As you suggested, we first tried git pull as follows: ########################################### [....]# git pull warning: Pulling without specifying how to reconcile divergent branches is discouraged. You can squelch this message by running one of the following commands sometime before your next pull:

git config pull.rebase false # merge (the default strategy) git config pull.rebase true # rebase git config pull.ff only # fast-forward only

You can replace "git config" with "git config --global" to set a default preference for all repositories. You can also pass --rebase, --no-rebase, or --ff-only on the command line to override the configured default per invocation.

remote: Enumerating objects: 9, done. remote: Counting objects: 100% (9/9), done. remote: Compressing objects: 100% (1/1), done. remote: Total 5 (delta 4), reused 5 (delta 4), pack-reused 0 Unpacking objects: 100% (5/5), 529 bytes | 529.00 KiB/s, done.

From https://github.com/omerwe/polyfun af252e4..05fcd49 master -> origin/master Updating af252e4..05fcd49 Fast-forward ldsc.py | 3 +++ ldsc_polyfun/sumstats.py | 1 + 2 files changed, 4 insertions(+)

However, we still got the messages as follows:

[INFO] Reading reference panel LD Score from annotations.[1-22] ... 82%|==============================================▎ | 18/22 [00:19<00:04, 1.08s/it]

FileNotFoundError: [Errno 2] No such file or directory: 'annotations.19.l2.ldscore.parquet'

###########################################

In this step, we would like to obtain "snpvar" results using "polyfun.py" for the nest step.
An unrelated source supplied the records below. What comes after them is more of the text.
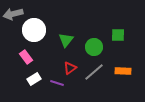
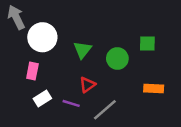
gray arrow: (13, 14) -> (16, 17), turned 78
pink rectangle: (26, 57) -> (32, 71), turned 48
gray line: (94, 72) -> (105, 110), moved

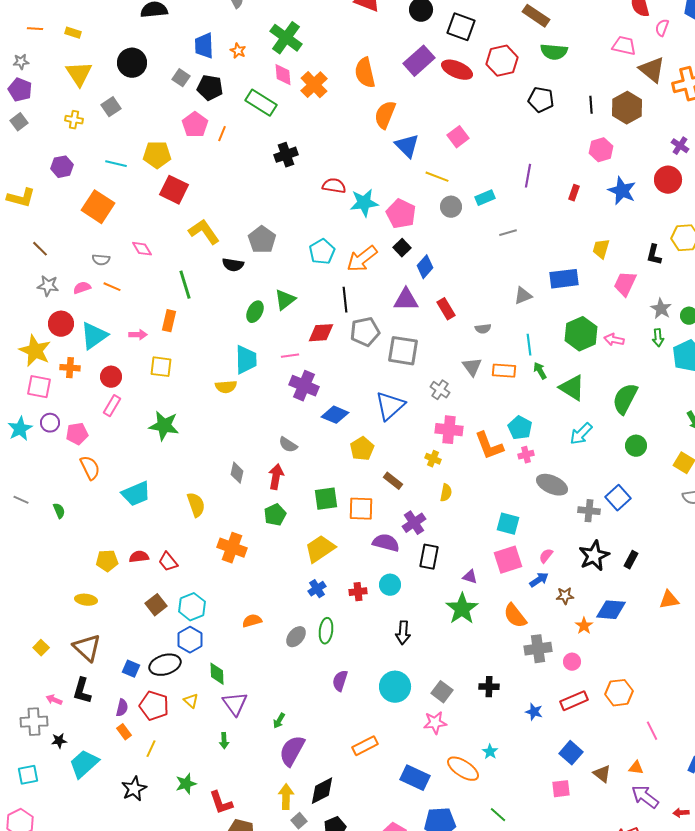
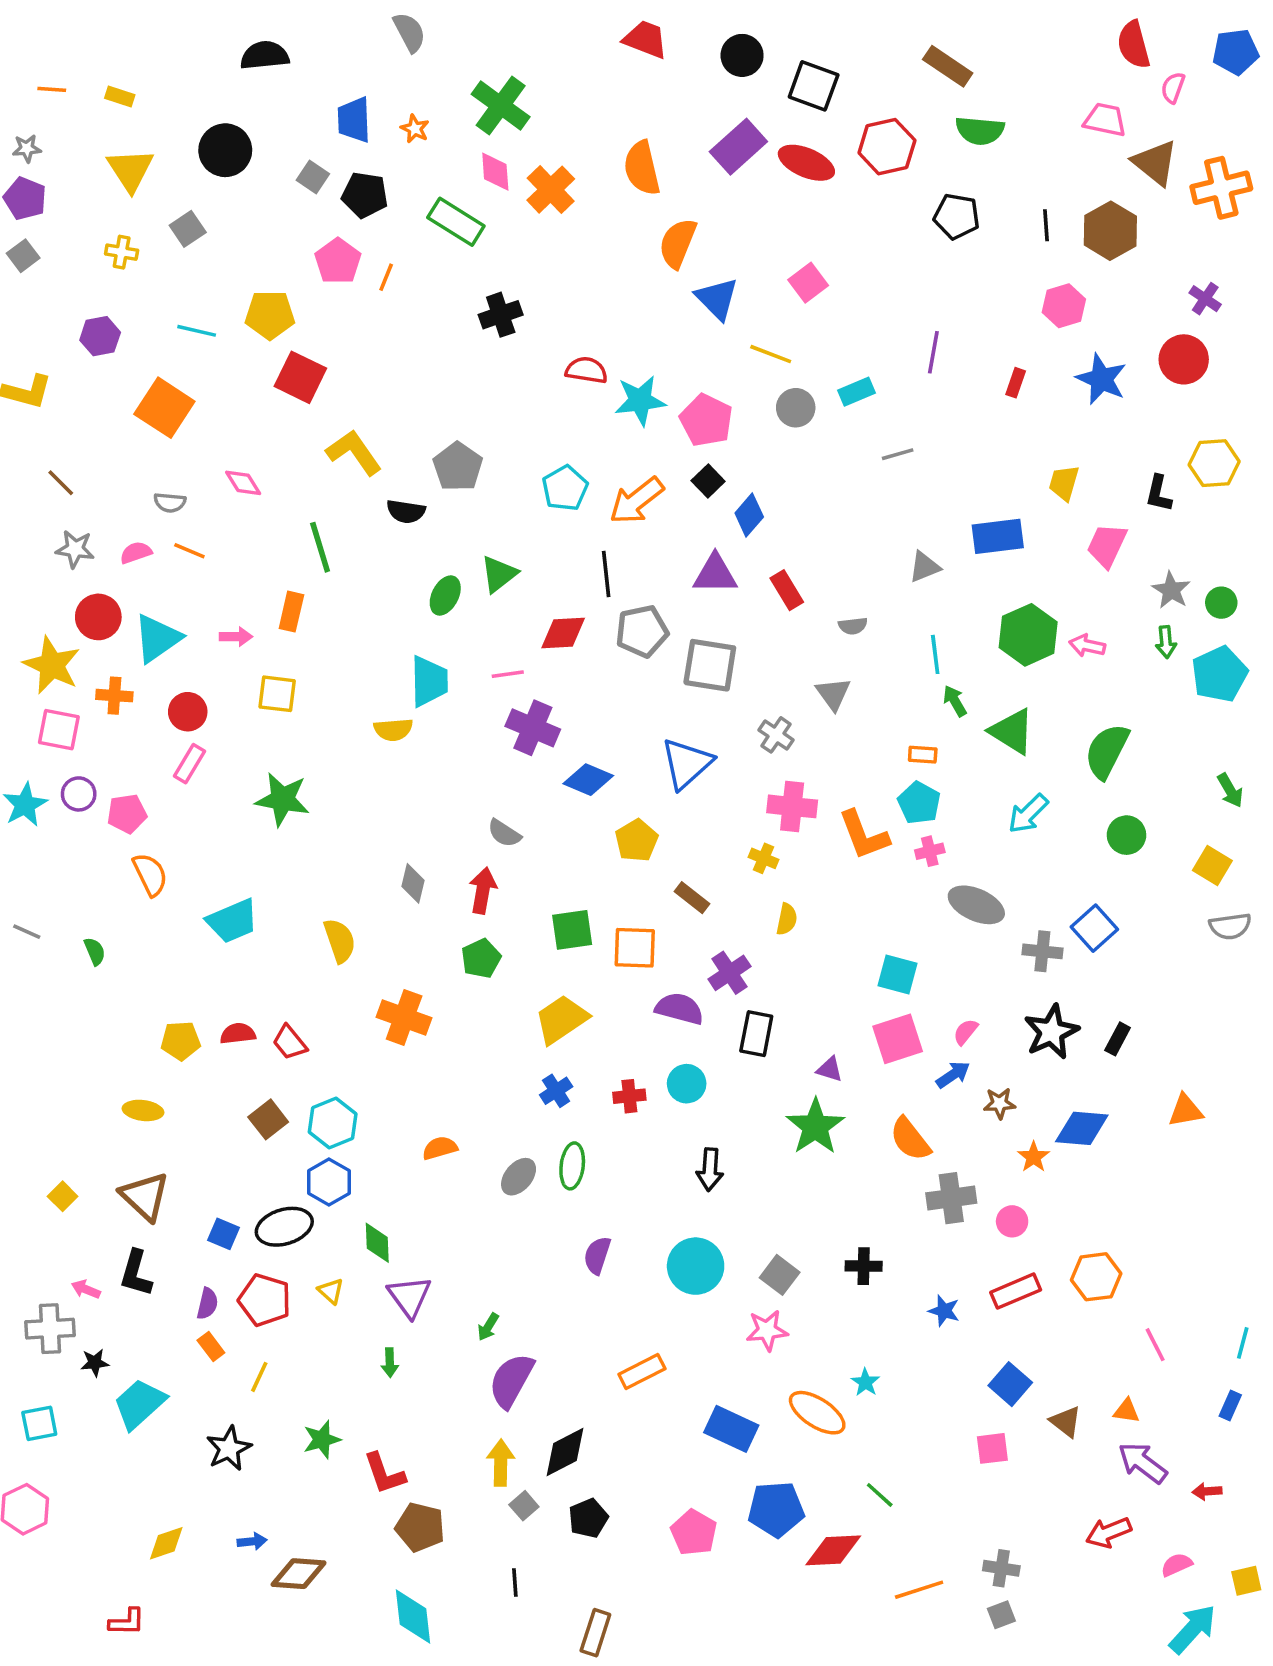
orange rectangle: (504, 371) -> (923, 755), moved, size x0.7

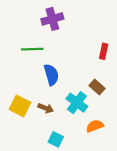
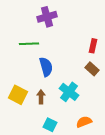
brown rectangle: (97, 87) -> (92, 69), moved
brown arrow: (46, 108) -> (41, 97), turned -112
orange semicircle: (95, 126) -> (84, 122), moved

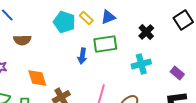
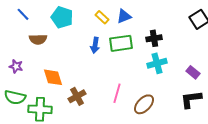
cyan pentagon: (64, 22) -> (62, 17), moved
black cross: (146, 32) -> (154, 38), moved, turned 35
blue arrow: (82, 56) -> (95, 45), moved

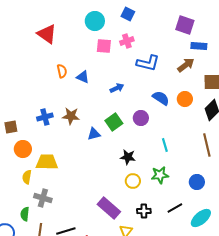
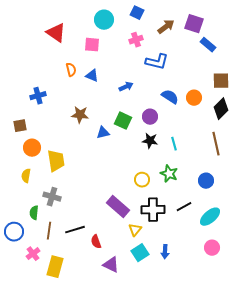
pink square: (104, 46) -> (92, 45), moved
blue rectangle: (199, 46) -> (208, 45), turned 35
brown arrow: (186, 65) -> (166, 27), moved
blue cross: (45, 117) -> (38, 96), moved
green square: (114, 122) -> (123, 121), turned -30
black star: (128, 157) -> (150, 141), moved
yellow trapezoid: (47, 162) -> (56, 161), turned 80
green star: (160, 175) -> (169, 174), turned 30
yellow semicircle: (27, 177) -> (26, 176), moved
black cross: (144, 211) -> (153, 210), size x1.6

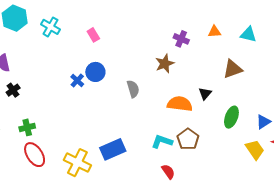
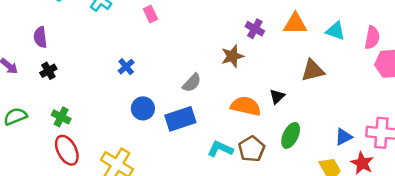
orange triangle: (214, 32) -> (295, 24), size x1.5
blue circle: (95, 72) -> (143, 108), moved
gray semicircle: (133, 89) -> (192, 83), turned 54
green ellipse: (231, 117) -> (291, 135), moved
green cross: (27, 127) -> (61, 117), turned 35
blue rectangle: (113, 149) -> (180, 119), moved

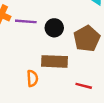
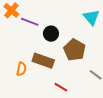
brown pentagon: (87, 39) -> (75, 50), turned -30

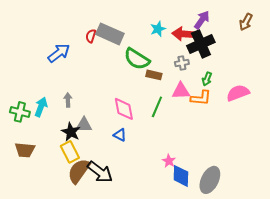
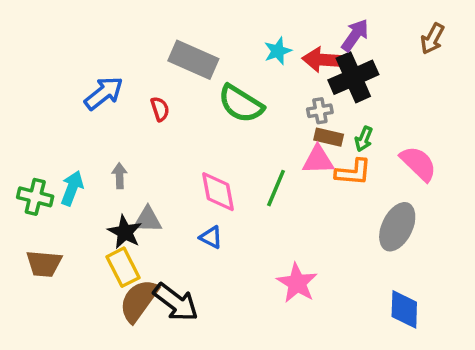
red semicircle: (91, 36) -> (160, 109), moved, turned 144
brown rectangle: (154, 75) -> (329, 137), moved
pink semicircle: (238, 93) -> (418, 163), turned 65
pink star: (169, 161) -> (297, 283), size x1.6
blue diamond: (181, 176) -> (404, 309), moved
gray ellipse: (210, 180) -> (397, 227), moved

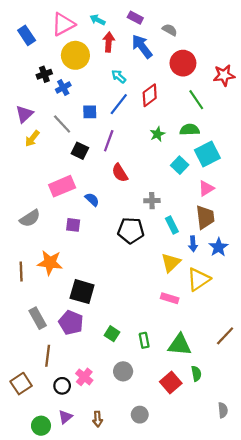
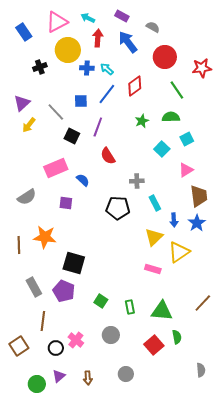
blue cross: (63, 87) -> (87, 68), moved, turned 32
cyan square: (207, 154) -> (187, 139), size x0.6
brown trapezoid: (205, 217) -> (199, 196), moved

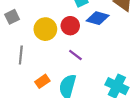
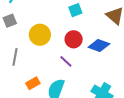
blue diamond: (98, 18) -> (99, 46), moved
red circle: (70, 26) -> (74, 39), moved

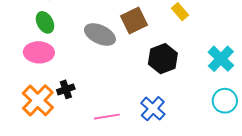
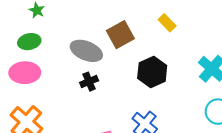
green ellipse: (45, 22) -> (29, 42), turned -70
black cross: (66, 89) -> (89, 82), moved

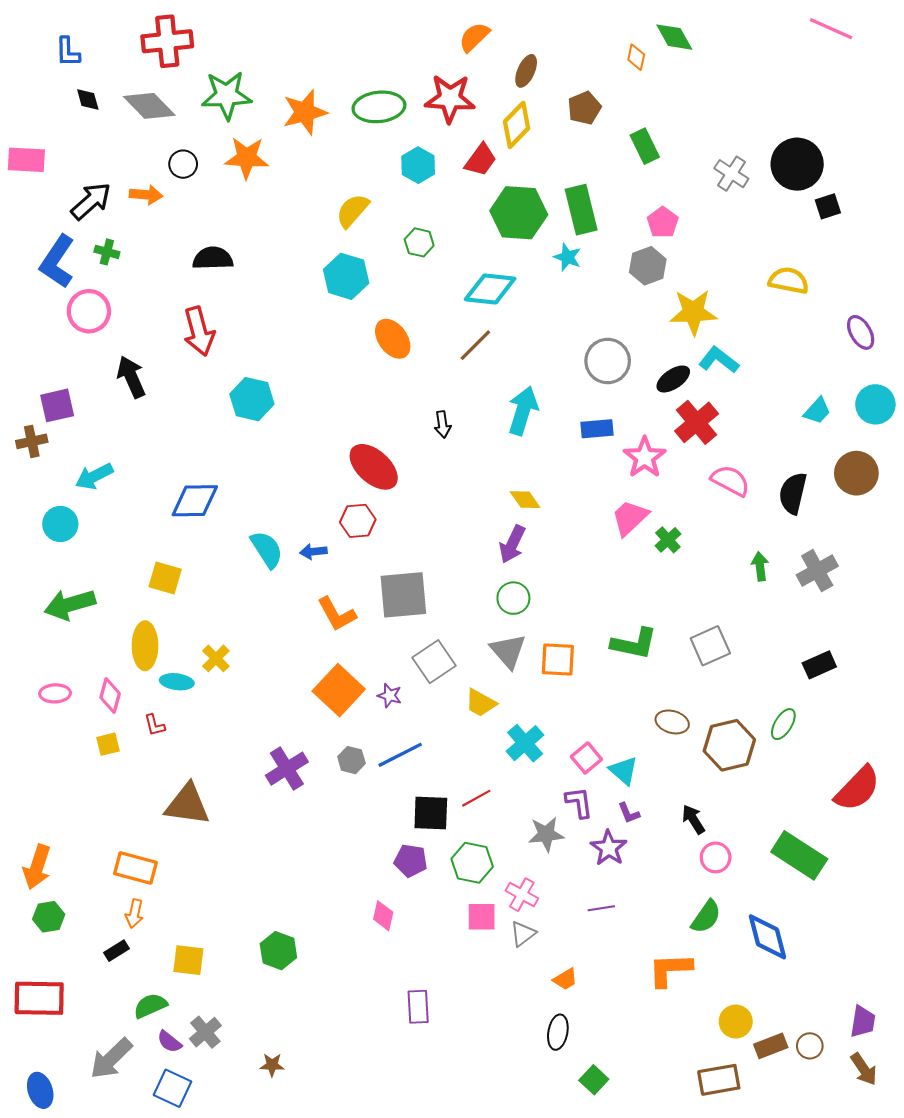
However, if we take a look at the message below, it seems that polyfun.py could be still needed to be updatated.

++++++++++++++++++++++++++++++++ From https://github.com/omerwe/polyfun af252e4..05fcd49 master -> origin/master Updating af252e4..05fcd49 Fast-forward ldsc.py | 3 +++ ldsc_polyfun/sumstats.py | 1 + 2 files changed, 4 insertions(+) ++++++++++++++++++++++++++++++++

omerwe commented 3 months ago

My apologies I made a stupid mistake, please git pull and retry again?

omerwe commented 2 months ago

@heebokp can I close the issue?

heebokp commented 2 months ago

@omerwe, I should have reported the progress on the --num-chr earlier. I am so sorry for the late. Actually, thanks to your kind considerations, we could finally get the expected PolyFUN output using our pig genome data. By the way, I would like to report one thing. When we did finemap using FINEMAP/SUSIE stand alone, we did not need to do LD pruning but PolyFUN did not work using data without LD pruning. However, after the LD pruning, PolyFUN worked at last! Thanks so much for all your efforts!!

omerwe commented 2 months ago

@heebokp great to hear it works. What problem did you run into before LD pruning? I should warn that LD-pruning is inherently problematic for fine-mapping, because you might remove the causal SNP that you're searching for.